Ninth grade spelling is basically a mixed bag of strengthening skills students hopefully picked up in their last eight years of education. They aren't kids anymore, and now is the time that they'll be acquiring specialized skill sets that will stay with them for the rest of their lives. In order to put those skill sets to use, they'll have to be able to adhere to a few conventions and know how to decode new words they encounter.
Ninth grade students will be expected to read more than they've ever read before. Every class will give them piles of things to read, and there's really no avoiding it. Students have to be able to understand what they read in order to be effective learners.
That sounds like a no-brainer, but many teachers encourage somewhat of a zombie approach to reading assignments. Read, read, read, they tell their students, but some teachers don't check that the students are doing the reading, and still more operate under the expectation that students are understanding everything book they peruse.
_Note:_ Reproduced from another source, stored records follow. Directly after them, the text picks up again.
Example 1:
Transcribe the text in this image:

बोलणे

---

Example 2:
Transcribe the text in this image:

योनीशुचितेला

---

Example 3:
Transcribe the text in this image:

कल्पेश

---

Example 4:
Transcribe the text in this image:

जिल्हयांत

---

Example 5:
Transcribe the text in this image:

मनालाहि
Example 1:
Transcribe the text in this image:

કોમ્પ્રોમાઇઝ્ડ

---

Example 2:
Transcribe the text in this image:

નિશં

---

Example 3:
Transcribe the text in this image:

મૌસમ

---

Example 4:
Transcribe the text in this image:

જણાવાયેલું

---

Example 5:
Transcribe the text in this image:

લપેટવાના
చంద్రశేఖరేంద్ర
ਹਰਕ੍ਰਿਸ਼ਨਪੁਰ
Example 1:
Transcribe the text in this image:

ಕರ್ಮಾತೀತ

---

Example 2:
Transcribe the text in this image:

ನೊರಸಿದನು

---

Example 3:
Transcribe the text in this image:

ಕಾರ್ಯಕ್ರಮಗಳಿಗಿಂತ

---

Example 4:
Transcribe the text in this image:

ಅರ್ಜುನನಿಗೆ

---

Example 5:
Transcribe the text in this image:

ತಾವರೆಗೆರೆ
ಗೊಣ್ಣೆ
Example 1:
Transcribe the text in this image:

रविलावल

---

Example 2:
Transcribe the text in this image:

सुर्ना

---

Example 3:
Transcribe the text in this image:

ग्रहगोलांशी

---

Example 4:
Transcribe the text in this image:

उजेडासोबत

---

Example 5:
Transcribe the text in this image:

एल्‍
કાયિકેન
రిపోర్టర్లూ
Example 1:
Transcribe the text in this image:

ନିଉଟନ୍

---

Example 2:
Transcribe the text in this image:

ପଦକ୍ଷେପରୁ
Every adult can remember nights in their rooms staring blankly at text books. You read three chapters, and then you can't remember anything at all. Hopefully, you read enough to pass the test, but wouldn't it have been nice to have absorbed more of the material?
That's where ninth grade spelling words come in. The more words students already know, combined with their ability to decode new words, the better they will retain the information they read.
In the ninth grade, students will read around one million words. Many of those words will be new. If students can't figure out what those words mean, they won't be learning the material. It's that simple.
There are some skills that need to be drilled by whatever means possible into the heads of students. Make a game out of learning and practicing the skills needed to be a successful high school student, and the benefits will be immeasurable.
The world is getting much bigger for ninth-graders. They cannot afford to be zombie learners anymore. Remembering word lists is something they'll have to do for the rest of their lives, but how they apply what they learn is something entirely different. Your job, or your responsibility, is to make sure your ninth-graders have the foundation on which they can build complex and abstract thought. Don't let them down.